DATASET EXTRACT:
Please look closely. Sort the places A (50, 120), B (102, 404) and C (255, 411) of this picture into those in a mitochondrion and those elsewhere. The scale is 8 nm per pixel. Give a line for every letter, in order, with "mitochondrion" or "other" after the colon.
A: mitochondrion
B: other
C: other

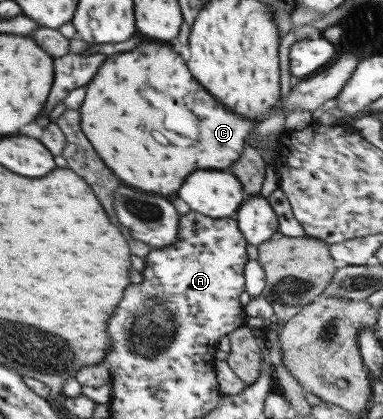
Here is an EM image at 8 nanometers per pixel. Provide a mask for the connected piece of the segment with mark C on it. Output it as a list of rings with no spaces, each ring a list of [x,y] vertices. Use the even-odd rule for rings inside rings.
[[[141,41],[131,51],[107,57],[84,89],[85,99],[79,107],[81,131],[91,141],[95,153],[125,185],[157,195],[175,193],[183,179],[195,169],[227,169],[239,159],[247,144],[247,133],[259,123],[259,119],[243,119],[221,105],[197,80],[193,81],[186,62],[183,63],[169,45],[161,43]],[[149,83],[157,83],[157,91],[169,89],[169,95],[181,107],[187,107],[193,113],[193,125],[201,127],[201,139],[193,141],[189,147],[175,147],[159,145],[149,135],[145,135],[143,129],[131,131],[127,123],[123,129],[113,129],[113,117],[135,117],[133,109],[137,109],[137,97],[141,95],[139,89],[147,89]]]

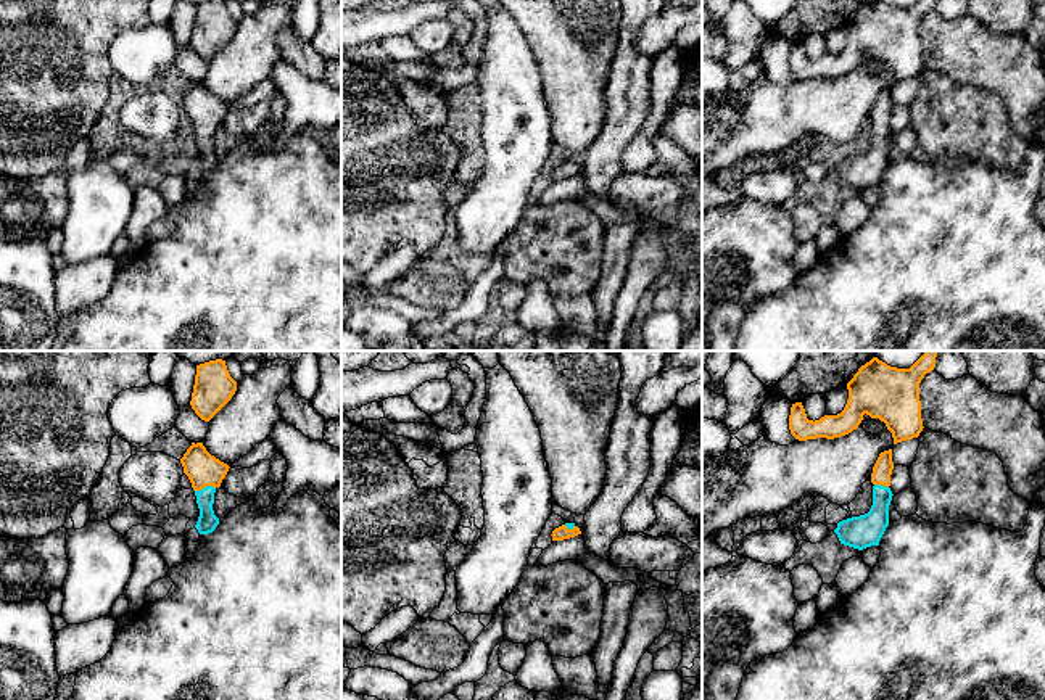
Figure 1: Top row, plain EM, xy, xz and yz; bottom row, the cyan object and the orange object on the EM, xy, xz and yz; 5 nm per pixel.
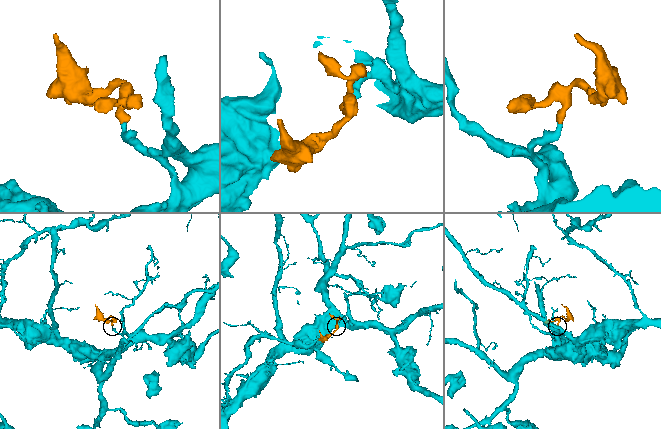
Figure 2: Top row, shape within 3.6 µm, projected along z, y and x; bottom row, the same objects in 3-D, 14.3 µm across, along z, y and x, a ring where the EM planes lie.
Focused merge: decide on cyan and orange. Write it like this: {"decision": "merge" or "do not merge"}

AIM OF THE TASK: Each line of the listing that includes the word "Figure" should be copied out.

OUTPUT:
Figure 1: Top row, plain EM, xy, xz and yz; bottom row, the cyan object and the orange object on the EM, xy, xz and yz; 5 nm per pixel.
Figure 2: Top row, shape within 3.6 µm, projected along z, y and x; bottom row, the same objects in 3-D, 14.3 µm across, along z, y and x, a ring where the EM planes lie.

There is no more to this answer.